By Stephanie Zeller-Iliff, DDS
I read an article last week titled “Why Your Dentist Costs So Much”… and I thought I’d write a quick blog from a dentist’s point of view as to why it’s so expensive to get dental treatment. I agreed with many of the points I found in the article, so I borrowed their basic titles.
1. Dental Care is Not a Commodity
Dentistry is not like buying socks or going to the grocery store. It’s a highly technical profession integrating art and science. Dental school for students is a four-year program, post-undergraduate. This is the same amount of time it takes a medical student to receive an MD. In addition to that, the price one pays to go to dental school has become astronomical, especially considering that few if any students have time to work while in school, so the loans they accrue must include their price of living. Depending on what city they’re in, this can add a substantial amount to their overall price to become a dentist. It takes many dentists 30 years to pay off all their loans!! It’s a high price to pay to become a dentist.

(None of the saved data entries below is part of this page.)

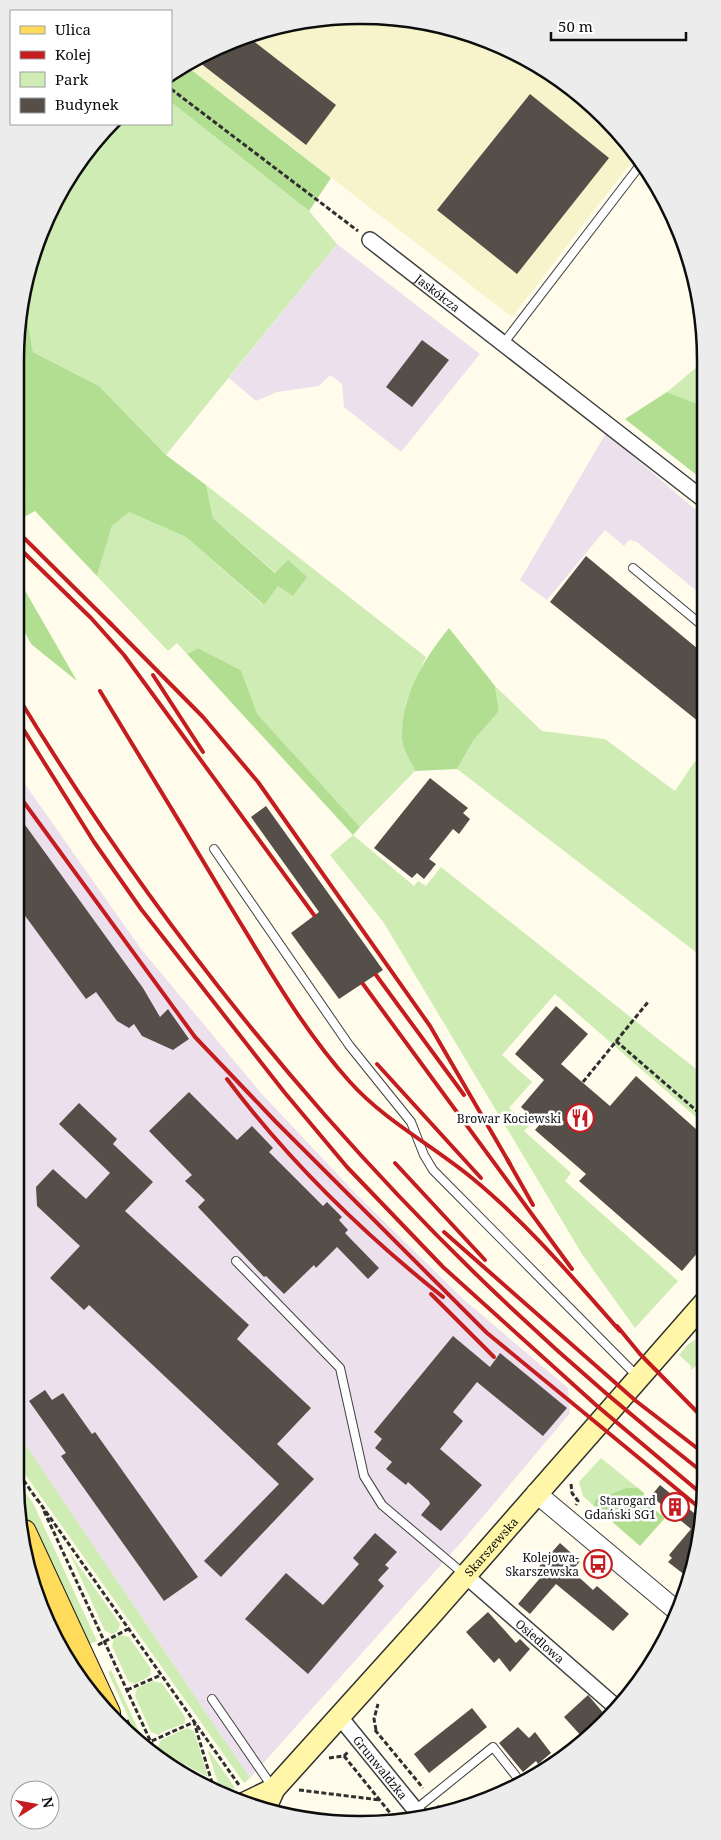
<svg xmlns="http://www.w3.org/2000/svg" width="721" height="1840" font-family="'Noto Serif',serif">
	<rect width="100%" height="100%" fill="#fffcec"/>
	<g fill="#ebe0ec">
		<path d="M337,244L480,354L401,452L344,407L342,384L330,375L319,386L277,392L256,401L229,378Z"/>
		<path d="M606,433L704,517V597L637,542L629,540L624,546L605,530L547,600L520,580Z"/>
		<path d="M15,770L141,949L261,1093L354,1192L463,1299L568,1388L570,1413L465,1538L250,1778L15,1429Z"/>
	</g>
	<path fill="#f7f4cb" d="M338,16L405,18L471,33L553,73L620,133L636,156L512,317L185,65L207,51L271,27Z"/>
	<g fill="#cfecb4">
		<path d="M171,102L309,211L337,244L166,455L99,386L33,352C30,337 24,319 24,303C25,245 69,163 110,124H171Z"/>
		<path d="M703,362V406L667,392Z"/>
		<path d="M206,485L426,657L406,703L402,740L415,771L360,827L256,714L241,670L198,648L187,654L177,643L168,651L97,576L112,526L129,512L186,537L263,605L278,585L293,596L276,573L213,518Z"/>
		<path d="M495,686L542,731L605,739L675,791L695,761L704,770L705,959L457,769L473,741L499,711Z"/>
		<path d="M353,835L414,886L418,881L426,886L441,867L705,1076V1125L555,994L502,1055L532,1082L509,1108L529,1126L524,1131L571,1173L565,1181L678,1281L635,1328L582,1254L384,923L330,855Z"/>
		<path d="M706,1334V1357L691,1370V1366L679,1355L688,1344Z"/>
		<path d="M15,1429L250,1778L244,1783L15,1460Z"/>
		<path d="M601,1458L638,1488H626L595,1500L594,1506L583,1496L579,1482Z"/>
		<path d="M15,1478L33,1503L97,1641L90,1644L67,1611L20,1511Z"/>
		<path d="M69,1552L120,1624L118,1631L112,1634L105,1631Z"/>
		<path d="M121,1635L129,1637L151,1669L150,1676L135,1684L128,1681L112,1646L114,1638Z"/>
		<path d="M111,1670L143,1740L137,1737L108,1672Z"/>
		<path d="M153,1681L162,1683L185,1717V1723L162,1732L159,1735L151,1732L135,1696L137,1688Z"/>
		<path d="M187,1728L194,1731L208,1777L165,1754L158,1747L161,1740Z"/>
		<path d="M208,1752H210L235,1788L231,1790L218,1783Z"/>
	</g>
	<g fill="#b2de92">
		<path d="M185,65L331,178L309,211L171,102V73Z"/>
		<path d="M24,304L33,352L99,386L166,455L206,485L213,518L275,573L288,560L307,577L293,596L278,586L264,605L186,537L129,512L112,526L97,576L35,511L15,522V361Z"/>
		<path d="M667,392L703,406V480L625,419Z"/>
		<path d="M15,574V573L77,681L31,644L15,613Z"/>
		<path d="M449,628L495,686L499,711L473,741L457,769L415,771C411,761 403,749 402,739C401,696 424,659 449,628Z"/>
		<path d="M198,648L241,670L257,714L360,827L353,835L187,654Z"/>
		<path d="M626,1488H638L644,1493V1501L665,1518L640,1546L594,1506L595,1500Z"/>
	</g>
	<g fill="#564e48">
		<path d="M247,36L336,105L306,145L195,59L207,51Z"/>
		<path d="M530,94L609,158L517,274L437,210Z"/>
		<path d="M422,340L449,360L412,407L386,387Z"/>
		<path d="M586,556L704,654V726L550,602Z"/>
		<path d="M430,778L468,808L463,813L470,819L459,834L453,829L429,859L436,864L424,879L417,873L412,878L374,848Z"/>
		<path d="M266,806L383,970L339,999L291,933L319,912L251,817Z"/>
		<path d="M15,811L143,988L160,1017L168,1009L189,1039L173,1050L142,1036L134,1024L129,1028L117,1021L96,992L86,999L15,902Z"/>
		<path d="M556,1006L588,1034L561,1064L610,1106L636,1076L705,1137V1244L682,1271L579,1181L586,1174L535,1130L540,1124L521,1107L544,1080L515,1054Z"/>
		<path d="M189,1092L237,1140L252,1126L273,1148L269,1152L323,1206L327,1202L342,1217L339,1220L348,1230L345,1233L379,1268L368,1279L337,1247L316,1268L314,1265L284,1294L266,1276L264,1277L198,1207L205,1200L185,1181L192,1175L149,1131Z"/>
		<path d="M79,1103L117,1139L113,1144L153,1182L125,1211L249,1325L237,1339L311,1408L277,1444L314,1479L221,1577L204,1561L279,1484L89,1305L84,1310L50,1278L80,1246L37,1206L36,1187L53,1169L86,1199L110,1173L59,1124Z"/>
		<path d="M453,1336L490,1367L500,1353L567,1408L543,1436L477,1382L453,1412L463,1421L440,1449L482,1485L441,1531L421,1515L430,1504L429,1501L408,1482L406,1485L386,1469L392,1462L375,1448L382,1439L374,1432Z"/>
		<path d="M45,1390L52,1400L63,1393L92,1434L95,1432L198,1577L164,1601L61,1456L66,1453L29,1401Z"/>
		<path d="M660,1485L700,1518L690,1579L668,1562L672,1558L669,1555L691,1529L651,1496Z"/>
		<path d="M375,1533L397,1552L385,1565L389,1568L378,1580L384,1586L308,1674L245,1619L286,1573L323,1605L359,1564L353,1558Z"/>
		<path d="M560,1543L580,1561L572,1571L593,1590L597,1586L629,1614L613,1631L556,1584L530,1614L518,1604L541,1577L534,1572Z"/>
		<path d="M488,1612L516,1643L520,1639L530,1649L510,1672L499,1658L494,1663L466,1632Z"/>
		<path d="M588,1695L606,1716L583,1738L564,1717Z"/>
		<path d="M472,1708L487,1727L429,1773L414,1754Z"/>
		<path d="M518,1727L529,1738L535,1732L551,1753L538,1764L536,1761L523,1772L499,1743Z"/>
	</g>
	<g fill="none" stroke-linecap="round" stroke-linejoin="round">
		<defs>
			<g id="service">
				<path d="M503,344L641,164"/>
				<path d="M633,568L704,627"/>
				<path d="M214,849L349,1045L411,1122L424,1155L433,1170L637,1376"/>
				<path d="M236,1261L340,1368L364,1476L382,1505L465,1575"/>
				<path d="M212,1699L273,1788"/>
				<path d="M415,1810L493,1747L516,1776"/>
			</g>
			<g id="minor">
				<path id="s1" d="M370,240L703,499"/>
				<path id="s2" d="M465,1575L616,1707"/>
				<path id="s3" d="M339,1716L422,1818"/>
			</g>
			<path id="tertiary" d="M536,1493L677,1611"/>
			<g id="secondary">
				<path d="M243,1804L274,1789"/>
				<path id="s4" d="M262,1810L266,1807L274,1789L430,1616L706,1301"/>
			</g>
			<path id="primary" d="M24,1532L108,1713"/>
		</defs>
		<use href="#service" stroke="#404040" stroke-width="10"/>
		<use href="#minor" stroke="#404040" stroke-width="18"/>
		<use href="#tertiary" stroke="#404040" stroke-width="21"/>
		<use href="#secondary" stroke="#2f2f2f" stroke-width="24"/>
		<use href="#primary" stroke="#1e1e1e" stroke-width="26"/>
		<g stroke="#2f2f2f" stroke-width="3" stroke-dasharray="5 2.5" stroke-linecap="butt">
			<path d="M171,89L358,231"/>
			<path d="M616,1041L705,1118"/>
			<path d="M583,1082L648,1002"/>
			<path d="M699,1282L705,1276"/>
			<path d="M15,1468L38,1501"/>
			<path d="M571,1484L572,1493L578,1501L576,1505"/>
			<path d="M37,1499L239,1785"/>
			<path d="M44,1511L156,1753"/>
			<path d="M98,1645L128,1629"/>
			<path d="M127,1690L161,1675"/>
			<path d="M127,1720L133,1733"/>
			<path d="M375,1730L423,1788"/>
			<path d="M376,1730L374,1719L378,1704"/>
			<path d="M145,1744L194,1722L213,1786"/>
			<path d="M344,1756L395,1819"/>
			<path d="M329,1758L344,1756L348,1752"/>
			<path d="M164,1759L213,1786L217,1792"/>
			<path d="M299,1790L380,1800"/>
			<path d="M437,1806L443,1814"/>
		</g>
		<use href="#service" stroke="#fff" stroke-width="8"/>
		<use href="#minor" stroke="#fff" stroke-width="15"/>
		<use href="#tertiary" stroke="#fff" stroke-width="19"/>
		<use href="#secondary" stroke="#fff7a7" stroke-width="21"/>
		<use href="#primary" stroke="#ffdb5c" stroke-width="24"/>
		<g stroke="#c51c20" stroke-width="4">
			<path d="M22,536L112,625"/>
			<path d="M15,544L91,618L124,655L314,915"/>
			<path d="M108,621L203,717L258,782L430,1026L510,1164"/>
			<path d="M153,675L203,752"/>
			<path d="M100,691C144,763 187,834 230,906C267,966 303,1030 350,1082C385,1121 432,1145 472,1178C527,1223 573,1278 620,1331"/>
			<path d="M15,692C196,991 430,1260 706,1475"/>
			<path d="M15,716L94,842L141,909L285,1093L347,1167L443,1267L596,1405L703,1495"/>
			<path d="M15,790L195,1037L276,1122L487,1333L701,1509"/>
			<path d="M376,975L464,1095"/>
			<path d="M363,984L572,1269"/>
			<path d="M377,1064L481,1178"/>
			<path d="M227,1079C287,1159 364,1234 443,1297"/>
			<path d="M507,1159L533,1205"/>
			<path d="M395,1163L485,1260"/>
			<path d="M444,1232L636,1401L706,1455"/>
			<path d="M431,1294L494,1357"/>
			<path d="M617,1326L640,1354L706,1421"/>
		</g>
	</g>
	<defs>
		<symbol id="restaurant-ring" viewBox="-11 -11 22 22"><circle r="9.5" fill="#fff" stroke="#c51c20" stroke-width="1.5"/><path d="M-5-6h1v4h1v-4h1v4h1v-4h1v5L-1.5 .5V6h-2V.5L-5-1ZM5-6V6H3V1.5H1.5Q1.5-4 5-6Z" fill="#c51c20"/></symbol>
		<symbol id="building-ring" viewBox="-11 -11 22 22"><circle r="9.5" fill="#fff" stroke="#c51c20" stroke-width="1.5"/><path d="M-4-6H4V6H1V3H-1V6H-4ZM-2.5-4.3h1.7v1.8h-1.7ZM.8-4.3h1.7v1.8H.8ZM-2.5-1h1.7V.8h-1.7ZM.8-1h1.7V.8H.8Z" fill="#c51c20"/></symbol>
		<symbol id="bus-ring" viewBox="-11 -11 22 22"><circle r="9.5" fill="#fff" stroke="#c51c20" stroke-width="1.5"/><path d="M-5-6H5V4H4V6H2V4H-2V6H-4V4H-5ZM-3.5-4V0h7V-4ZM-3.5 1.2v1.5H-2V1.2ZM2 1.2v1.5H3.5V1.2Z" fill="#c51c20"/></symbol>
	</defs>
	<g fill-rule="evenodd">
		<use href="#restaurant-ring" x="564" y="1102" width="32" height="32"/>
		<use href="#building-ring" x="659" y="1491" width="32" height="32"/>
		<use href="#bus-ring" x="582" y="1548" width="32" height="32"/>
	</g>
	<g text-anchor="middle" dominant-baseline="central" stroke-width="5" stroke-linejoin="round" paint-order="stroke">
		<g font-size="12" fill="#0d0d0d" stroke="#fff">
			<text stroke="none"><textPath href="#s1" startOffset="86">Jaskółcza</textPath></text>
			<text stroke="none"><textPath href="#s4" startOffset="350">Skarszewska</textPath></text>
			<text stroke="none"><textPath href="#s2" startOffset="100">Osiedlowa</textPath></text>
			<text stroke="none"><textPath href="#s3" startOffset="66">Grunwaldzka</textPath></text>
		</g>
		<g font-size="12" fill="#0d0d0d" stroke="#fff" text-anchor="end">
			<text x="561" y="1118">Browar Kociewski</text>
			<text x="656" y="1500">Starogard<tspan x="656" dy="14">Gdański SG1</tspan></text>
			<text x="579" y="1557">Kolejowa-<tspan x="579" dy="14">Skarszewska</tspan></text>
		</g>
	</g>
	<path d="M0 0H721V1840H0ZM360 24H361A336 336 0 0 1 697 360V1480A336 336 0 0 1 361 1816H360A336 336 0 0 1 24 1480V360A336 336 0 0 1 360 24Z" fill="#ececec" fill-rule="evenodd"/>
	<path fill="none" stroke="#0d0d0d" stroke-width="2.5" d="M360 24H361A336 336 0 0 1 697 360V1480A336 336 0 0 1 361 1816H360A336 336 0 0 1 24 1480V360A336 336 0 0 1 360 24Z"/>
	<rect x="10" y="10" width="162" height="115" fill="#ffffff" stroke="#9e9e9e"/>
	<rect x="20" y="26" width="25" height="8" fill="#ffdb5c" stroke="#9e9e9e"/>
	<text x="55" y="35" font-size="15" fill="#0d0d0d">Ulica</text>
	<rect x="20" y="51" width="25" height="8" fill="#c51c20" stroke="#9e9e9e"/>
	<text x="55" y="60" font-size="15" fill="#0d0d0d">Kolej</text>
	<rect x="20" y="72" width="25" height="15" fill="#cfecb4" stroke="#9e9e9e"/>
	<text x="55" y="85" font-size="15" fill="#0d0d0d">Park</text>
	<rect x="20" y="98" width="25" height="15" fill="#564e48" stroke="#9e9e9e"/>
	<text x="55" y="110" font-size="15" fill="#0d0d0d">Budynek</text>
	<g transform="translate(35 1805) rotate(79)"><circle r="24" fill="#ffffff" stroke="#9e9e9e"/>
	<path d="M0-4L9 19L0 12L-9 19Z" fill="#c51c20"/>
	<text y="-8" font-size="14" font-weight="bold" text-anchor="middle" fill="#0d0d0d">N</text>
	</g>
	<path d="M551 32v8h135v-8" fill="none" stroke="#0d0d0d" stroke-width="2.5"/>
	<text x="558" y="32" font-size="15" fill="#0d0d0d" stroke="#ffffff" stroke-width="4" paint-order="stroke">50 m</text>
</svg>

2. Overhead Costs Are Huge
On average, anywhere from 55%-80% of what a patient pays goes towards the expense of what it costs to run a modern dental office. The materials, instruments, rent or mortgage, computers, machines, costs for licenses, insurance, payroll for hygienists, assistants, office managers, receptionists; it all adds up very quickly. Many people would be shocked at the cost it takes to run a practice and at the very small margin of profit that dentist’s benefit from. And then consider all that, plus loans!
3. Lab Fees
On top of the overhead, dentists have to pay lab fees to a lab for the fabrication of many fixed and removable dental appliances. This includes fees for crowns, dentures, partials, night guards, etc. While some dental labs may offer cheap prices for crown fabrication, this does not mean that the crown is of high quality. And while fees may vary based on regional location, they’re never “cheap”. For instance, a fee for a crown from a lab can cost the dentist up to $500.
4. Dental Insurance is Much Different from Medical Insurance
Most dental insurance companies tend to just be a maintenance plan, covering the cost of exams, x-rays, and cleanings but requiring the patient to pay 20-50% of any restorative work like fillings or crowns. In addition to that, most people’s maximum annual benefit is around $1000, meaning once the patient has had enough work to reach that maximum, the patient is required to pay 100% of the remaining work to be done. Most people expect their dental insurance coverage to be much better than what it is, or to be similar to their medical coverage. I’ve seen many patients shocked and even angry at their insurance when they realize that they will have to pay a substantial amount to get all the work they need done.
Side note: Most dentists do what they do because they love it. And we want you to care about your teeth. Your teeth are not only a significant part of your appearance but also your health. Studies are released everyday linking severe gum and bone disease such as periodontitis to other health problems like heart disease. If you have an active infection in your mouth, it’s important to get it treated. Bottom line? Find a dentist you can trust, and one that cares for your overall health.